No, indeed. But no less welcome for being a surprise – “Who am I to judge, Senior Technician? No-one may know another’s mind and heart. You will be most heartily welcome, here, among us, give me your hand on it, I am glad to have you to remain on board.”
Not to be whispered about. Not if he had anything to say about it. There would be gossip; that, yes. But surely everyone was fresh enough from their own struggle not to make fun of what it cost another to look at the values that had defined her life, and find them wanting.
Extending her hand with a certain degree of diffidence, she nodded. “It’s decided, then. And thank you, sir.”
He was not to thank. Andrej took her hand in his own, and could not restrain himself from embracing her, briefly. “Indeed I am very glad.” Because he wanted as many of his staff as could be comfortable to stay. Because the Ragnarok was going to need its medical staff.
First Officer nodded to him, behind Sinspan’s back, and left the room; to report to ap Rhiannon, Andrej supposed.
Sinspan stepped away, being released, and they were both a bit embarrassed. But not much. “I expect we shall have an allship, once count is taken.” He was stating the obvious, yes, but it would cover any awkwardness between them. “Perhaps you would for me the ward-master inform. We should try to hold a staff meeting, once we know what final status is.”

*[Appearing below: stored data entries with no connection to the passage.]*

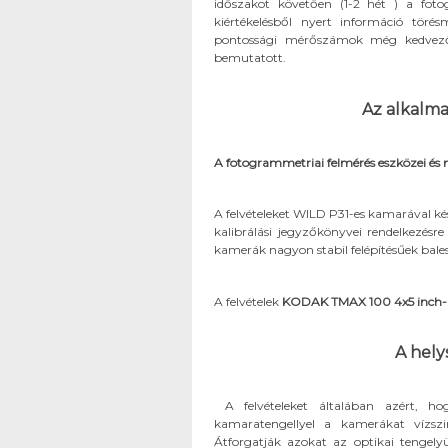
időszakot követően (1-2 hét ) a foto
kiértékelésből nyert információ törés
pontossági mérőszámok még kedvező
bemutatott.
Az alkalm
A fotogrammetriai felmérés eszközei és
A felvételeket WILD P31-es kamarával 
kalibrálási jegyzőkönyvei rendelkezés
kamerák nagyon stabil felépítésűek bales
A felvételek
KODAK TMAX 100 4x5 inch
A hely
A felvételeket általában azért, ho
kamaratengellyel a kamerákat vízszin
Átforgatják azokat az optikai tengely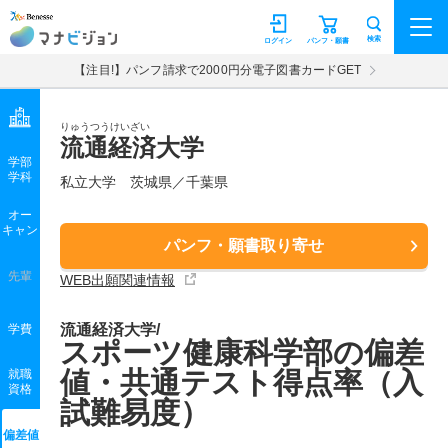
マナビジョン
検索
ログイン
パンフ・願書
【注目!】パンフ請求で2000円分電子図書カードGET
りゅうつうけいざい
流通経済大学
学部
学科
私立大学
茨城県／千葉県
オー
キャン
パンフ・願書取り寄せ
先輩
WEB出願関連情報
流通経済大学/
学費
スポーツ健康科学部の偏差
値・共通テスト得点率（入
就職
資格
試難易度）
偏差値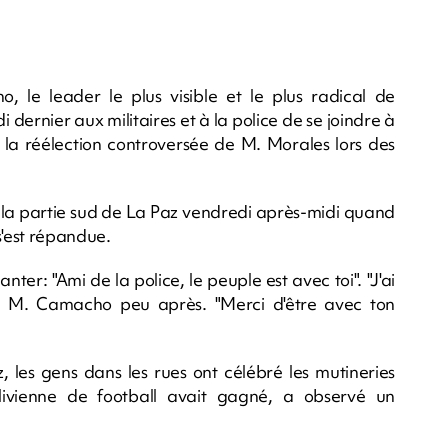
 le leader le plus visible et le plus radical de
dernier aux militaires et à la police de se joindre à
r la réélection controversée de M. Morales lors des
a partie sud de La Paz vendredi après-midi quand
'est répandue.
ter: "Ami de la police, le peuple est avec toi". "J'ai
té M. Camacho peu après. "Merci d'être avec ton
 les gens dans les rues ont célébré les mutineries
olivienne de football avait gagné, a observé un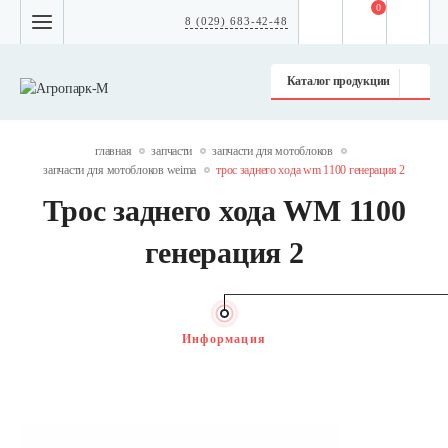
0
8 (029) 683-42-48
Каталог продукции
главная
запчасти
запчасти для мотоблоков
запчасти для мотоблоков weima
трос заднего хода wm 1100 генерация 2
Трос заднего хода WM 1100
генерация 2
Информация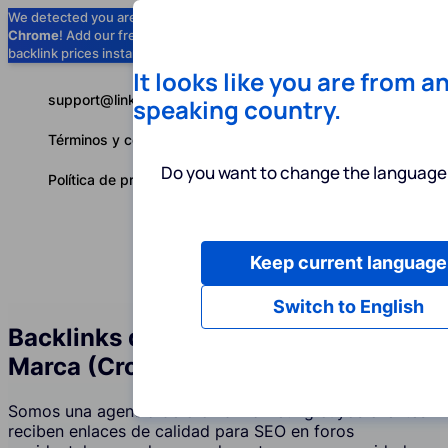
We detected you are using
Google
Chrome
! Add our free extension to check
Add to Chrome (Free) →
backlink prices instantly as you browse.
It looks like you are from a
support@linkbuilder.com
speaking country.
Términos y condiciones
Do you want to change the language 
Política de privacidad
Keep current language
Servicios
P
Español
Switch to English
Backlinks de Foros y Menciones de
Marca (Crowd Marketing)
Somos una agencia de crowd marketing cuyos clientes
reciben enlaces de calidad para SEO en foros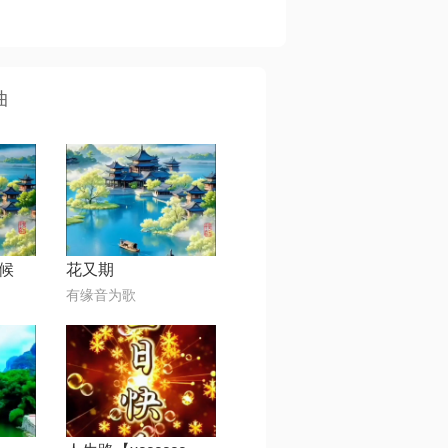
曲
候
花又期
有缘音为歌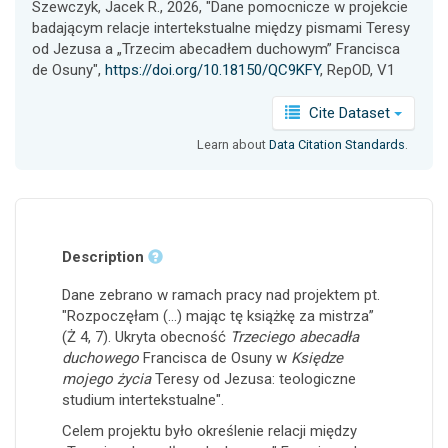
Szewczyk, Jacek R., 2026, "Dane pomocnicze w projekcie
badającym relacje intertekstualne między pismami Teresy
od Jezusa a „Trzecim abecadłem duchowym” Francisca
de Osuny",
https://doi.org/10.18150/QC9KFY
, RepOD, V1
Cite Dataset
Learn about
Data Citation Standards
.
Description
Dane zebrano w ramach pracy nad projektem pt.
"Rozpoczęłam (...) mając tę książkę za mistrza”
(Ż 4, 7). Ukryta obecność
Trzeciego abecadła
duchowego
Francisca de Osuny w
Księdze
mojego życia
Teresy od Jezusa: teologiczne
studium intertekstualne".
Celem projektu było określenie relacji między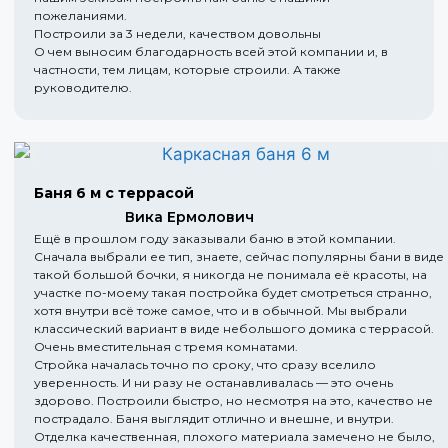
пожеланиями.
Построили за 3 недели, качеством довольны
О чем выносим благодарность всей этой компании и, в
частности, тем лицам, которые строили. А также
руководителю.
Баня 6 м с террасой
Вика Ермолович
Ещё в прошлом году заказывали баню в этой компании.
Сначала выбрали ее тип, знаете, сейчас популярны бани в виде
такой большой бочки, я никогда не понимала её красоты, на
участке по-моему такая постройка будет смотреться странно,
хотя внутри всё тоже самое, что и в обычной. Мы выбрали
классический вариант в виде небольшого домика с террасой.
Очень вместительная с тремя комнатами.
Стройка началась точно по сроку, что сразу вселило
уверенность. И ни разу не останавливалась — это очень
здорово. Построили быстро, но несмотря на это, качество не
пострадало. Баня выглядит отлично и внешне, и внутри.
Отделка качественная, плохого материала замечено не было,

All business, once again, she saluted briskly. “I’ll take care of it, sir. His Excellency will be on site here?”
Until the Captain called for him, yes, he supposed so. “I’d like to keep my eye on things, yes. It helps a little, to feel as though one has some control, over howsoever small a thing.”
She smiled and left the room with confident dispatch.
Andrej felt irrationally better about things, for this small victory.